DATASET RECORDS START

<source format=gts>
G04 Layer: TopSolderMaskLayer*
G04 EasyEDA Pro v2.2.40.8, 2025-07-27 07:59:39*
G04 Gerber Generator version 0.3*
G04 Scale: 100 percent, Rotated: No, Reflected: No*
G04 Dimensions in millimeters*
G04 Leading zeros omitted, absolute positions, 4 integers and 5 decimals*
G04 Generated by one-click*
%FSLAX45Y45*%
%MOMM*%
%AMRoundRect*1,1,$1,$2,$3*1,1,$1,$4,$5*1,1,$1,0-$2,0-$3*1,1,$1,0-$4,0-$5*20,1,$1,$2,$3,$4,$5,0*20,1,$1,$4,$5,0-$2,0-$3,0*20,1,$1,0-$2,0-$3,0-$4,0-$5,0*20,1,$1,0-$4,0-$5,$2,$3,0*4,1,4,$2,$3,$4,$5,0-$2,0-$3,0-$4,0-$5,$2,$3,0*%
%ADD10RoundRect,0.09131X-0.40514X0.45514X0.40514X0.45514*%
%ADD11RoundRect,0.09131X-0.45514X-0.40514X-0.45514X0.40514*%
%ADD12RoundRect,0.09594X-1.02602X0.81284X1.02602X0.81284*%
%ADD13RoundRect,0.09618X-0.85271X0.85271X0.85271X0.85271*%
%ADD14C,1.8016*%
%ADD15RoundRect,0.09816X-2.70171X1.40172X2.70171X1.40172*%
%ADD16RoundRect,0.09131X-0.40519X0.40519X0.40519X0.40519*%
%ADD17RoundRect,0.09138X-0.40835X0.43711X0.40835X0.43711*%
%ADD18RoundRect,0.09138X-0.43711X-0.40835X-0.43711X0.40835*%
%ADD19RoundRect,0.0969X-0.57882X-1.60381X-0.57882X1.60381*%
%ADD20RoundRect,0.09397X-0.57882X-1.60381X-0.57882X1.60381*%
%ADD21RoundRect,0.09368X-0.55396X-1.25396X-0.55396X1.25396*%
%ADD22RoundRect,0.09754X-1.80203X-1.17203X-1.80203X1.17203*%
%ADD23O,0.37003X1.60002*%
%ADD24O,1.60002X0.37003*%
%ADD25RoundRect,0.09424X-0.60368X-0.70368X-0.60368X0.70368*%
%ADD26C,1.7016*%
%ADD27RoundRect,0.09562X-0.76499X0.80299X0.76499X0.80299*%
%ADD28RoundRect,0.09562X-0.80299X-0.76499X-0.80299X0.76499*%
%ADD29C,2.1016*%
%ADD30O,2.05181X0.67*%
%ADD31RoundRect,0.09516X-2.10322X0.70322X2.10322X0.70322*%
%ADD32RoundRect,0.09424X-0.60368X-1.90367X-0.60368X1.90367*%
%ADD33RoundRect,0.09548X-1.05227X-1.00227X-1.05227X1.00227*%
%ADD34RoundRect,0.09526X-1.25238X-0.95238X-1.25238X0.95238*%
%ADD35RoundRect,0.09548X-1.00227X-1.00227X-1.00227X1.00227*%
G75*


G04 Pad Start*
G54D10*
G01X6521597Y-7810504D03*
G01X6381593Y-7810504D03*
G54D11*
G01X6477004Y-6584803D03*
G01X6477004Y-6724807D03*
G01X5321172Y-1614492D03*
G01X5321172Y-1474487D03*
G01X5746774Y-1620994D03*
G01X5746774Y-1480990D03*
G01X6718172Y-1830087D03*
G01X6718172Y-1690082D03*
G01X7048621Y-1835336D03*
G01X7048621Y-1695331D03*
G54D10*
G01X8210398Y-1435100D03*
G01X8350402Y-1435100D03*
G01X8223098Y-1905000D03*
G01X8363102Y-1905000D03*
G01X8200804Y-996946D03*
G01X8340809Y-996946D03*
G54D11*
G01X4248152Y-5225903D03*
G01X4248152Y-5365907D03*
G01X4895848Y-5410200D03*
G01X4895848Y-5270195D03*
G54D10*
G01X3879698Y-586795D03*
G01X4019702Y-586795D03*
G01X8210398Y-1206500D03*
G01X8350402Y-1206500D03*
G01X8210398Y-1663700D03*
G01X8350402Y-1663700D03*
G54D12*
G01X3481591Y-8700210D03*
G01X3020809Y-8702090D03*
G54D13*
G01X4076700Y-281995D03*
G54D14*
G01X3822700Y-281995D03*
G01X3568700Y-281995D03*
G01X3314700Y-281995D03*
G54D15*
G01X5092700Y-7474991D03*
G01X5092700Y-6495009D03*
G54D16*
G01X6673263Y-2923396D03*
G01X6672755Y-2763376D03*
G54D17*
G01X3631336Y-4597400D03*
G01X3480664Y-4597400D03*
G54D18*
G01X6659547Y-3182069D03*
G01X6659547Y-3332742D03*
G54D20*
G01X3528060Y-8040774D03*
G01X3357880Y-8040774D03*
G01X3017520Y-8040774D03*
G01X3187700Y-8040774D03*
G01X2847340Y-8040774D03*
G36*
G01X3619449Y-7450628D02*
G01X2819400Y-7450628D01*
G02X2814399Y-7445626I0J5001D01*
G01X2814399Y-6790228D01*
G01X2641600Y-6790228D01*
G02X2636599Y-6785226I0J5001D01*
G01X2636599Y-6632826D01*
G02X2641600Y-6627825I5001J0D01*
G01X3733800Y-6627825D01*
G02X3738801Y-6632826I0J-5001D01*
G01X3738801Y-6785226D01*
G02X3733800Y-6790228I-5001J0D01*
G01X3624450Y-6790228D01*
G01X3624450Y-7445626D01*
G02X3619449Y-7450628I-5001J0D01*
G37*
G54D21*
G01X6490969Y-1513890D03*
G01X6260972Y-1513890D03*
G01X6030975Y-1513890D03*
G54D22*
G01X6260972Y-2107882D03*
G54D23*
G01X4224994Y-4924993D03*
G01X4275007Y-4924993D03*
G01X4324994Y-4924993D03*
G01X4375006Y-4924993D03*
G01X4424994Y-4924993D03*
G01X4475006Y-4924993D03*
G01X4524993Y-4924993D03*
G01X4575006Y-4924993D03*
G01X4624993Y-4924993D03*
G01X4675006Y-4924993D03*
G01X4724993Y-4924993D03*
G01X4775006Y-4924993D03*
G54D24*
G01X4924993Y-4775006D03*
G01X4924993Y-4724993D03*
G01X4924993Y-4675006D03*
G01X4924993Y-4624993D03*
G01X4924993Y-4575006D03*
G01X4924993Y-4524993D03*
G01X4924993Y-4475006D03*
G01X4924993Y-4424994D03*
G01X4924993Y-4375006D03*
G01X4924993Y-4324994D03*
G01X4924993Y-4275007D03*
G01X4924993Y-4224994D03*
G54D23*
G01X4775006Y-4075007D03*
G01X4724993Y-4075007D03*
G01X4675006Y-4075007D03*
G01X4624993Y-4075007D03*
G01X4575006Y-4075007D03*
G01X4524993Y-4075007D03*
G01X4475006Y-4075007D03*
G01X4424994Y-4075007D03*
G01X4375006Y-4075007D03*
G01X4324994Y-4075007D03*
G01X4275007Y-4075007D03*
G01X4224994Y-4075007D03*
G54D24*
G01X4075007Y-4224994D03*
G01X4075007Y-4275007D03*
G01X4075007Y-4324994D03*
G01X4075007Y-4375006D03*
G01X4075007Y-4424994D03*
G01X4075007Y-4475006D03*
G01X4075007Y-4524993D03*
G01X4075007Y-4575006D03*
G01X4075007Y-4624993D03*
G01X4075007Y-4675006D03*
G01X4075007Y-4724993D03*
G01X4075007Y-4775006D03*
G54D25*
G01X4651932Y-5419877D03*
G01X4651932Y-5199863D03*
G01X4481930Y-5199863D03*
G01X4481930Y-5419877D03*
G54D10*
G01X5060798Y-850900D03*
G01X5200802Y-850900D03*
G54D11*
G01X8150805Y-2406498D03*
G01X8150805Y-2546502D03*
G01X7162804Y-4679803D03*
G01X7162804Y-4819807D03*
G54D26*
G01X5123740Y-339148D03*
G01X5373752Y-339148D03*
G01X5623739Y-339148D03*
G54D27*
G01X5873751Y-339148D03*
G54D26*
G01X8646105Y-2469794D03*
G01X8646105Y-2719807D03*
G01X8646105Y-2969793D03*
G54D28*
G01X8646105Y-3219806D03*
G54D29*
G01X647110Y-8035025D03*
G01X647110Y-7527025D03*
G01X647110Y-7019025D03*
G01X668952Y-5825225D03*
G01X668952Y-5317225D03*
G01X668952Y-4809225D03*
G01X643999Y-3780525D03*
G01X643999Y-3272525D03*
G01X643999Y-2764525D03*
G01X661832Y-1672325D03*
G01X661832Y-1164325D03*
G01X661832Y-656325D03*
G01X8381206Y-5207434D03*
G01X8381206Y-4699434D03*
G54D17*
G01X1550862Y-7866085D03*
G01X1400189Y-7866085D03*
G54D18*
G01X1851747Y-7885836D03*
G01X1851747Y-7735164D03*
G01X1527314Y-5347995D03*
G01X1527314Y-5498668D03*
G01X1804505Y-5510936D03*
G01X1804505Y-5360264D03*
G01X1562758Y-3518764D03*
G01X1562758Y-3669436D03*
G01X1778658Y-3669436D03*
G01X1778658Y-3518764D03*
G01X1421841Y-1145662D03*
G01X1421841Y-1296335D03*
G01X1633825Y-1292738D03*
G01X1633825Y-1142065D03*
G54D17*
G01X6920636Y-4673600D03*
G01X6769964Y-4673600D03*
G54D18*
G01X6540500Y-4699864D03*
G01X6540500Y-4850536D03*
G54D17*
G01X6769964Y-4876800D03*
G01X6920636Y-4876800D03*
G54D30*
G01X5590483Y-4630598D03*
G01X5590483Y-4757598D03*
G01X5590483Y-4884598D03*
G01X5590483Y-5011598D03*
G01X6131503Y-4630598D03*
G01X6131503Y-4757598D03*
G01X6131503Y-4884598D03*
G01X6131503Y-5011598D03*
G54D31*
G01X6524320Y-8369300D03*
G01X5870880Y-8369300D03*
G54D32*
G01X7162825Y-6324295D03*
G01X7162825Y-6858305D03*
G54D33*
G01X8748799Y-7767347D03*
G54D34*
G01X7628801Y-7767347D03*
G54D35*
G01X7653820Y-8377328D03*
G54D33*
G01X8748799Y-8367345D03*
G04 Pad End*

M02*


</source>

DATASET RECORDS END
DATASET RECORDS START

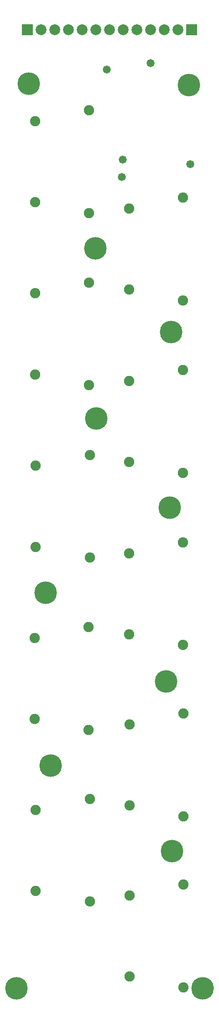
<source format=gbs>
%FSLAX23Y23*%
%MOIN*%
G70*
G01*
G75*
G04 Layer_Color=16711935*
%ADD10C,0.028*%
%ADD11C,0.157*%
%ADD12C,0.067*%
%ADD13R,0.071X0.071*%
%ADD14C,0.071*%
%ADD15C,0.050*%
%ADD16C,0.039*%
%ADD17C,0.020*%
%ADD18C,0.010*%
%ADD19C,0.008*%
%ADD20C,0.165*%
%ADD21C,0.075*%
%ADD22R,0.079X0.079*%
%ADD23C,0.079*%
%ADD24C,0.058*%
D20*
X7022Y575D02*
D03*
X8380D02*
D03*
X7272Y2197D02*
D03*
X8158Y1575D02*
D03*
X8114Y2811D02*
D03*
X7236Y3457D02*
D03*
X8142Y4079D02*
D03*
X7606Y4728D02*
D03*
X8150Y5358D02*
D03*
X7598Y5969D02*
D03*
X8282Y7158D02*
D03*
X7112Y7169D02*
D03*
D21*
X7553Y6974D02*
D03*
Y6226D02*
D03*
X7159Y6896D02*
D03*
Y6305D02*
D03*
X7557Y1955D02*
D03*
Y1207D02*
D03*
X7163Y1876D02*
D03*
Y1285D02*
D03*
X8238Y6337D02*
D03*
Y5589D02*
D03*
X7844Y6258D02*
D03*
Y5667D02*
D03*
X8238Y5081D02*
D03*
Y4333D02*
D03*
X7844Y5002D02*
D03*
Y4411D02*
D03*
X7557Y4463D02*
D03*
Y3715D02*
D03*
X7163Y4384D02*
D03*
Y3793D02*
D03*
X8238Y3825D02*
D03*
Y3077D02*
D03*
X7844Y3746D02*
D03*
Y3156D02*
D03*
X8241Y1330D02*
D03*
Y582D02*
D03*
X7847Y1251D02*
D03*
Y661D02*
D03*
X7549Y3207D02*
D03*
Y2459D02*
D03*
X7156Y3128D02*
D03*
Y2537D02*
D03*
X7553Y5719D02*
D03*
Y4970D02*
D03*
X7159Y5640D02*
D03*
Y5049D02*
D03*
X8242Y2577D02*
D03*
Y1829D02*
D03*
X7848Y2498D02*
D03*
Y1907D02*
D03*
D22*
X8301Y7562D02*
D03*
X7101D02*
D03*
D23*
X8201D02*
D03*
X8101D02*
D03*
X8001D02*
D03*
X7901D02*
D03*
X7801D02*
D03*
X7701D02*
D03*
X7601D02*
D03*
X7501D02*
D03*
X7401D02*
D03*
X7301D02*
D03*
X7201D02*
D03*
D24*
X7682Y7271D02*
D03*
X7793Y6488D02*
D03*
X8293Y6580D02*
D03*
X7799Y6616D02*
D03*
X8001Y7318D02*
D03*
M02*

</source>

DATASET RECORDS END

## WHAT TO DO
Your reply is to repeat, unchanged, the lines above running from the one with "G01X661832Y-1164325D03*" up to and including the one with "G01X1562758Y-3669436D03*".

## RESPONSE
G01X661832Y-1164325D03*
G01X661832Y-656325D03*
G01X8381206Y-5207434D03*
G01X8381206Y-4699434D03*
G54D17*
G01X1550862Y-7866085D03*
G01X1400189Y-7866085D03*
G54D18*
G01X1851747Y-7885836D03*
G01X1851747Y-7735164D03*
G01X1527314Y-5347995D03*
G01X1527314Y-5498668D03*
G01X1804505Y-5510936D03*
G01X1804505Y-5360264D03*
G01X1562758Y-3518764D03*
G01X1562758Y-3669436D03*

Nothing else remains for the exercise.